## Task description
Reproduce only the lines of the records below from the line containing "بتعليم الفتيات، وأن" through the line containing "فيه واجب كل مسلم.", inclusive. In those lines, change every occurrence of "المرأة" to "الأنثى" and leave all other text intact.

## Input material
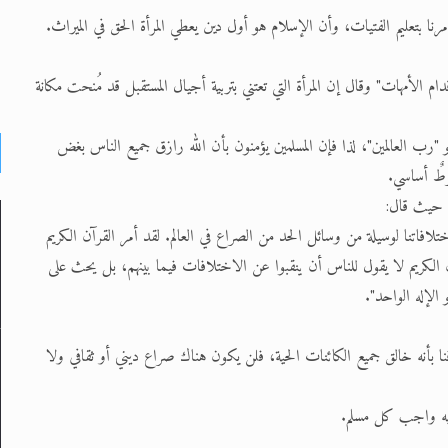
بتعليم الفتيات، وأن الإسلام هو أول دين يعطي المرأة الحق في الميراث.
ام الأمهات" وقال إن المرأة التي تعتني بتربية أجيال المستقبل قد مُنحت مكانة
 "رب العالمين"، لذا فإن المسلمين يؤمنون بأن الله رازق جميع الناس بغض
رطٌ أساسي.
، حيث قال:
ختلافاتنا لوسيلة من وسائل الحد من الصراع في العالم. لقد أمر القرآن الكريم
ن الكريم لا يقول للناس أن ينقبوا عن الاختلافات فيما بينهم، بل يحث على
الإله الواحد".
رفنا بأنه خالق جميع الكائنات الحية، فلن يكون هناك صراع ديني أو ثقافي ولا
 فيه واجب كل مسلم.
* * *
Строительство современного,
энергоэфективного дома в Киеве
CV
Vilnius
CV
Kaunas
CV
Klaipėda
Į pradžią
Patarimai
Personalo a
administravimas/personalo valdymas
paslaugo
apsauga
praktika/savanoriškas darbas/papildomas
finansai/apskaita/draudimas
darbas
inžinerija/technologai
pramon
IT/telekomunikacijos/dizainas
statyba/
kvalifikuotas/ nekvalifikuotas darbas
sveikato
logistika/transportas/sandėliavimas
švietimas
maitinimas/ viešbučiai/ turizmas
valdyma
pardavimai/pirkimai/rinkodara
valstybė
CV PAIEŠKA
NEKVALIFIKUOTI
* * *
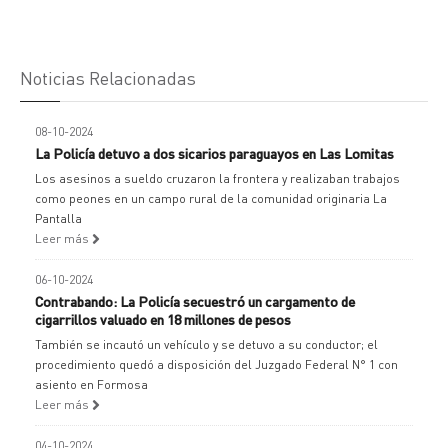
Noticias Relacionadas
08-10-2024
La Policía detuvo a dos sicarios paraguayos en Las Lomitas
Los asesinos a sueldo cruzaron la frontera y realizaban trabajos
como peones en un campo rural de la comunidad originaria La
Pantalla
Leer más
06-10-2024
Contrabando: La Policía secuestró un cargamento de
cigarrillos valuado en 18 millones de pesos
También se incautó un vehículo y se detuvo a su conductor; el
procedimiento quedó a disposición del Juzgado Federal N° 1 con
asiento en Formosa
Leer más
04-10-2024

## Solution to this exercise
بتعليم الفتيات، وأن الإسلام هو أول دين يعطي الأنثى الحق في الميراث.
ام الأمهات" وقال إن الأنثى التي تعتني بتربية أجيال المستقبل قد مُنحت مكانة
 "رب العالمين"، لذا فإن المسلمين يؤمنون بأن الله رازق جميع الناس بغض
رطٌ أساسي.
، حيث قال:
ختلافاتنا لوسيلة من وسائل الحد من الصراع في العالم. لقد أمر القرآن الكريم
ن الكريم لا يقول للناس أن ينقبوا عن الاختلافات فيما بينهم، بل يحث على
الإله الواحد".
رفنا بأنه خالق جميع الكائنات الحية، فلن يكون هناك صراع ديني أو ثقافي ولا
 فيه واجب كل مسلم.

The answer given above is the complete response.